Sanofi has posted financials for the second quarter this morning which show that net profit sank 40.9% to 1.01 billion euros, battered by generic competition.
In terms of earnings, arguably more relevant is the French drugmaker's 'business net income', ie adjusted earnings excluding items, which fell 13.2% to 2.15 billion euros, while sales edged up 0.5% to 8.35 billion euros.
Pharmaceuticals were up 1.6% to 7.15 billion euros, a reasonable result given the scale of generic competition to key products.

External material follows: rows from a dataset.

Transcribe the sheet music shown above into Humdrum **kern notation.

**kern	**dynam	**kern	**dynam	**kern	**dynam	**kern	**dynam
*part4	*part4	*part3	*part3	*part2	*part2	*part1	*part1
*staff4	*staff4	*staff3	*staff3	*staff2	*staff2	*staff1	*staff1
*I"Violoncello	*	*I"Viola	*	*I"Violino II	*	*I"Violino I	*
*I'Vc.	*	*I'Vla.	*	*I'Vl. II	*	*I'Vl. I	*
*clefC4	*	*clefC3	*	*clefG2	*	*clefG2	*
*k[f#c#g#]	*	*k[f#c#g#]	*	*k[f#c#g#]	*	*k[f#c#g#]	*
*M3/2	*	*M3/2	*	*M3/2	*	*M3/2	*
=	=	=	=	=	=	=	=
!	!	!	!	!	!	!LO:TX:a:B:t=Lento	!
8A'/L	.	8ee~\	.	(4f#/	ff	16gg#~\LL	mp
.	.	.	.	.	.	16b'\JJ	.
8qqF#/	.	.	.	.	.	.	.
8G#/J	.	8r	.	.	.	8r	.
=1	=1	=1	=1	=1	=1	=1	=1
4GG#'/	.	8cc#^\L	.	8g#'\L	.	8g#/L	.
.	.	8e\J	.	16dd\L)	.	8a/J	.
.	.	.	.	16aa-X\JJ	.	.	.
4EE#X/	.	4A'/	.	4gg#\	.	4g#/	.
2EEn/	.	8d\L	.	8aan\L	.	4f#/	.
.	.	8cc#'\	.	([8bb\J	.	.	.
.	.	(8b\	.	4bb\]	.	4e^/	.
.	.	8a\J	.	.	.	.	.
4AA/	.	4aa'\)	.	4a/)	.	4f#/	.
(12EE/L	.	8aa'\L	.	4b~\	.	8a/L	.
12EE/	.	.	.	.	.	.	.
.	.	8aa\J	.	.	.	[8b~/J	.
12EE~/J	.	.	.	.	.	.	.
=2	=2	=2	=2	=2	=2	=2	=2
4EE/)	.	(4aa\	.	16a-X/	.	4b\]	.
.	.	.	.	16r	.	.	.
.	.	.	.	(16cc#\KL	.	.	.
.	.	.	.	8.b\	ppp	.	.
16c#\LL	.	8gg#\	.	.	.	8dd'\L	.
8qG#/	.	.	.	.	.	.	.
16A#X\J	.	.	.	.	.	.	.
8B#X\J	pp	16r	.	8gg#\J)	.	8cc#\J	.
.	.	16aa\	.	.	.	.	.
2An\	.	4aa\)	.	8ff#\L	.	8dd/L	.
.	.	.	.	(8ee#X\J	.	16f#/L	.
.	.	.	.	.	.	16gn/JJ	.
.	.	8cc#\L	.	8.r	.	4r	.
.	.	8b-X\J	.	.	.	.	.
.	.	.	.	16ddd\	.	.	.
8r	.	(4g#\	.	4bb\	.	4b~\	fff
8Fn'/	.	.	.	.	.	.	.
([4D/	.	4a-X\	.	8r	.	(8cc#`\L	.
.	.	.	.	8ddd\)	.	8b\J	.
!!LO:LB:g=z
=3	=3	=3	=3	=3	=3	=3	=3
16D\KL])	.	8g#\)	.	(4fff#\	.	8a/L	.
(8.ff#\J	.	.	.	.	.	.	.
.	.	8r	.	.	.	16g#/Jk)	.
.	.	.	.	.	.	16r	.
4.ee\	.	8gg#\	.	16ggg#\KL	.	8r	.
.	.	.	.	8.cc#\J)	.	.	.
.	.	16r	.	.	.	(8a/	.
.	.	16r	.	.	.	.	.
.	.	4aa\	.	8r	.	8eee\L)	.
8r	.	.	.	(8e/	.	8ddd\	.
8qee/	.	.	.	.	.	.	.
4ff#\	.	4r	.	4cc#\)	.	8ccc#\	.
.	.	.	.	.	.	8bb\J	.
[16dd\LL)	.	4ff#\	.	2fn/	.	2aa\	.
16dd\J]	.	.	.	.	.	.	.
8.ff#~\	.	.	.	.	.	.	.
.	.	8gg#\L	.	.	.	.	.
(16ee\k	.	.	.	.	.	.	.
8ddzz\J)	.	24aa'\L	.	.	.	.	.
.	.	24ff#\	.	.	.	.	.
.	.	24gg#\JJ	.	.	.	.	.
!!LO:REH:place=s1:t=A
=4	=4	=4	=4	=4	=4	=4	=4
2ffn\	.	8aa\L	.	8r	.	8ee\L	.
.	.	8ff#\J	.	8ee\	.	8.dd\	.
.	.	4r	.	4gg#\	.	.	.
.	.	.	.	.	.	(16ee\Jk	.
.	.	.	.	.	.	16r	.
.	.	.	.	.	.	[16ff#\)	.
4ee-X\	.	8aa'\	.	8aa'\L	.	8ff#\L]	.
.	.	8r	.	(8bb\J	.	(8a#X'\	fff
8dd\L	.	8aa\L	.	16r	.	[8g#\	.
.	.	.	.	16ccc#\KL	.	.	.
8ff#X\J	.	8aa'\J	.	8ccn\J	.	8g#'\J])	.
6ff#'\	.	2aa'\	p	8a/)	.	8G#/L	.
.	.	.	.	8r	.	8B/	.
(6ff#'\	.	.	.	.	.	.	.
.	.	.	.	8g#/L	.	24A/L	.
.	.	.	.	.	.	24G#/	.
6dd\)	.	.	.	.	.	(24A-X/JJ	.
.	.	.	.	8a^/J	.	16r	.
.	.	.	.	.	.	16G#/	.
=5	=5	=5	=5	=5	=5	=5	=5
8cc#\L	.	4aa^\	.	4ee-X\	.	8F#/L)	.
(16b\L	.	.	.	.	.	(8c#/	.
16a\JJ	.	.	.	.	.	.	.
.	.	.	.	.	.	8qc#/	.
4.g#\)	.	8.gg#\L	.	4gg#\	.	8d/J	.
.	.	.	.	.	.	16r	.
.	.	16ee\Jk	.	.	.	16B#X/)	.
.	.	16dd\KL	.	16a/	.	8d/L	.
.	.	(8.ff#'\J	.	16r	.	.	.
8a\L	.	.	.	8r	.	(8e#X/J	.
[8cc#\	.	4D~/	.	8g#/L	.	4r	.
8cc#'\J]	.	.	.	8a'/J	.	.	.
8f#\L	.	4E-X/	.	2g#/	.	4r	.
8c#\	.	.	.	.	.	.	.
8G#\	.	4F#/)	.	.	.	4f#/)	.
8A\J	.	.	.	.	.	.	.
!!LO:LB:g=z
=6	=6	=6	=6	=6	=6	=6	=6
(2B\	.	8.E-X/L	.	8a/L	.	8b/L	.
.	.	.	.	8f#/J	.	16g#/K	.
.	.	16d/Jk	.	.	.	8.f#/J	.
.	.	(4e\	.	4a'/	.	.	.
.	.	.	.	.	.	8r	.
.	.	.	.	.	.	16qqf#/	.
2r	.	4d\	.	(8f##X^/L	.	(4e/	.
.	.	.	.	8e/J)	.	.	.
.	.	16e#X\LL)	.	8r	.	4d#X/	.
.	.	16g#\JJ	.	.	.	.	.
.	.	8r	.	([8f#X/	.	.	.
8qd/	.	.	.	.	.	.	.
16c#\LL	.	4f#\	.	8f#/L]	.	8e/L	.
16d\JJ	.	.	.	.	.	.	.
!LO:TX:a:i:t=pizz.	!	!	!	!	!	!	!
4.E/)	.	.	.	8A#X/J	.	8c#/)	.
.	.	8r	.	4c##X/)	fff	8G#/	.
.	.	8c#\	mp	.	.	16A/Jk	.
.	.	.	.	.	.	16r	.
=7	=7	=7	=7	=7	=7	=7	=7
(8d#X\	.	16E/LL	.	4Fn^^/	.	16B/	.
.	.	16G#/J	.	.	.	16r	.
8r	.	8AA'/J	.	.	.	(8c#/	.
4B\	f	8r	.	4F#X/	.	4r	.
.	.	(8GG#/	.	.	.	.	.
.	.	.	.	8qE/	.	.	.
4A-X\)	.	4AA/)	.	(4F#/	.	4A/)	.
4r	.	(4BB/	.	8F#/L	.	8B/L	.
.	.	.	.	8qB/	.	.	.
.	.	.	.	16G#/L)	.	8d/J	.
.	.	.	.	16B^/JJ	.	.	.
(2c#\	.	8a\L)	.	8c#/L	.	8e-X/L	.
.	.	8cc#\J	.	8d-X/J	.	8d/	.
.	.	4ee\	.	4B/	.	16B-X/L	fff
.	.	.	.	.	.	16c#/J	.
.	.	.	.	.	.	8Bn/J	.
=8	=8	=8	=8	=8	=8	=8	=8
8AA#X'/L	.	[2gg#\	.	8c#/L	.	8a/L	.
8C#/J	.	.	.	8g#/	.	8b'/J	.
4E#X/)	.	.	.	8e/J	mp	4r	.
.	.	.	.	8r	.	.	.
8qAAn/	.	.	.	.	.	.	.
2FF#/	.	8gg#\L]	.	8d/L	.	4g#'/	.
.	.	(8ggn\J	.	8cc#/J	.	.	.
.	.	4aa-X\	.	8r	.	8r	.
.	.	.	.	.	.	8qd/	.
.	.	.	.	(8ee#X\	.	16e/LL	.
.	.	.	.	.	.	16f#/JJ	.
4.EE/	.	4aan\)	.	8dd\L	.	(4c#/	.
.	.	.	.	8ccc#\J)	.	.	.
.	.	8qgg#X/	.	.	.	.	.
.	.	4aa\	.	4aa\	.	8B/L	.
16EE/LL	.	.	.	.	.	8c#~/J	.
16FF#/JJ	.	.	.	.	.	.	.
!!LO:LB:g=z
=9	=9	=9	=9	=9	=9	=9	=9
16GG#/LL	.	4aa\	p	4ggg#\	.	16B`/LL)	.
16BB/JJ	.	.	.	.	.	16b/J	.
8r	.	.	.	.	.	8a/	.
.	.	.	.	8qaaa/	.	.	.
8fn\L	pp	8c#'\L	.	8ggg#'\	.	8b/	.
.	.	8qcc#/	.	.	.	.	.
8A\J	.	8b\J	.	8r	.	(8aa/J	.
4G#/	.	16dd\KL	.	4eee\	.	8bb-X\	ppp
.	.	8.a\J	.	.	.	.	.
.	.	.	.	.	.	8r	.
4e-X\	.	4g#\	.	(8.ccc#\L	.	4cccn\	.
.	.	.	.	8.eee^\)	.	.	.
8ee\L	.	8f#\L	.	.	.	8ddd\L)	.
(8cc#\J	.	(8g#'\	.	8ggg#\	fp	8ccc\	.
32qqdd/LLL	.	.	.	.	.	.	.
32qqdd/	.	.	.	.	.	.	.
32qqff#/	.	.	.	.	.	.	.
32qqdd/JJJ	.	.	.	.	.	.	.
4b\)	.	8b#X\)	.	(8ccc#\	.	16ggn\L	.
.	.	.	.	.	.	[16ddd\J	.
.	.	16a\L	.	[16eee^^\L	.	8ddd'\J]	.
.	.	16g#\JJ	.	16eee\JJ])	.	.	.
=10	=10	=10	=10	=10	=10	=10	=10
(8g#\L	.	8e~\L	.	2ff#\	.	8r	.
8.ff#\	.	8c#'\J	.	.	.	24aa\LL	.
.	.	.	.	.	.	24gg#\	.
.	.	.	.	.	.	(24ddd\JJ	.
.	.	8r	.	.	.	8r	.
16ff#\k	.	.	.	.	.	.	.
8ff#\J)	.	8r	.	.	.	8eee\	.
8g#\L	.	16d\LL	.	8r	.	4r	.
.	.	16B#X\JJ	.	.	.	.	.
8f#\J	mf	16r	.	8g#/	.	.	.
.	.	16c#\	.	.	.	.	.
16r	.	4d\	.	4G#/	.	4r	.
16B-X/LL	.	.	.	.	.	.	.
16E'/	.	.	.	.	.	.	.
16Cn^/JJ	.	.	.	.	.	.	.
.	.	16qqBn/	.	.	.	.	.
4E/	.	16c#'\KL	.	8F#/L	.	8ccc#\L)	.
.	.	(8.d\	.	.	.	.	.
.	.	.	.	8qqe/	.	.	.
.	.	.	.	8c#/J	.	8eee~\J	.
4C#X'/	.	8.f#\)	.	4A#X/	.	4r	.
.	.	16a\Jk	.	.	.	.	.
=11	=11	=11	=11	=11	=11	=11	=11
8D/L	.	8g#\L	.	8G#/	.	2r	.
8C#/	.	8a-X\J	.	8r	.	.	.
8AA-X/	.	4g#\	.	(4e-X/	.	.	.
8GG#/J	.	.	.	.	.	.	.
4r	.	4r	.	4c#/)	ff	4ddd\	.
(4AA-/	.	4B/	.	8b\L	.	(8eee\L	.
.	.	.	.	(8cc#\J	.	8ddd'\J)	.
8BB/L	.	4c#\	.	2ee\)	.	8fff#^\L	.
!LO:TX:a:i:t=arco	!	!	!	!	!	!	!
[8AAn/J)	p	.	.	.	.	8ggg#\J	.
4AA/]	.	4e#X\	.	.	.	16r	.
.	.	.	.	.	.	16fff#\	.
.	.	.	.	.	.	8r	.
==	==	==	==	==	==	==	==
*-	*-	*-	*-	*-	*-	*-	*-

The antithrombotic Lovenox (enoxaparin) saw sales fall 38.1% to 536 million euros, while the bloodthinner Plavix (clopidogrel), partnered with Bristol-Myers Squibb, brought in 510 million euros to Sanofi’s coffers, down 5.2%.
Patent expiries meant that the cancer drug Taxotere (docetaxel) slumped 65.9% to 204 million euros, while the Ambien (zolpidem) sleep franchise sank 47.3% to 116 million euros.
Diabetes back on track
On the bright side, the Paris-headquartered firm's diabetes division contributed 1.17 billion euros (+3.5%), and Lantus (insulin glargine) made up 969 million euros of that, a rise of 4.6%. The new anti-arrhythmic Multaq (dronedarone) brought in 68 million euros, up 74.4%, while sales of Jevtana (cabazitaxel) for prostate cancer came in at 48 million euros.
Regarding its older products, the antihypertensive Avapro/Avalide/Karvea (irbesartan) also partnered with B-MS, edged up 1.5% to 343 million euros, while sales of the colorectal cancer drug Eloxatin (oxaliplatin) were up 163.8% to 248 million euros.
Sales at Sanofi’s vaccines division were down 5.6% to 706 million euros, hit by the lack of A/H1N1 vacciine sales in the quarter. The consumer healthcare business brought in 644 million euros (+11.4%) and generics revenues climbed 13.9% to 434 million euros.
Genzyme sorting manufacturing problems
Sanofi also announced separate financials for its recently-acquired Genzyme Corp which show that revenues (at constant exchange rates) grew 16.0% to just over $796 million. Cerezyme (imiglucerase) for Gaucher disease was up 58.3% to $166 million and Fabrazyme (agalsidase beta) for Fabry disease 3.5% to $30 million, which supplies still affected by the continuing effect of the temporary closure of the firm's Allston Landing, Boston facility in June 2009.
Sales of Lumizyme/Myozyme (alglucosidase alfa) for Pompe disease grew 42.0% to $99 million, while the sevelamer-based kidney disease treatments Renagel and Renvela brought in 137 million euros, up 14.6%.
In terms of Sanofi's growth platforms, chief executive Chris Viehbacher (pictured) said "I’m very happy to see that diabetes is growing at double-digits again" (at constant exchange rates), while emerging markets, "where Sanofi is by far and away the leader in this industry", grew 10.5%. He added that consumer health "is an extraordinarily important market for us" and is "clearly providing some new growth in markets like the USA".
Mr Viehbacher added that erosion of generic products cost the firm around 800 million euros. However, "equally we have seen very strong performance of our growth platforms" and by consolidating Genzyme results for two quarters in the second half of this year, business earnings per share should be 2%-5% lower than 2010 at constant exchange rates. He concluded by saying "most investors are interested in what the longer term outlook for Sanofi is".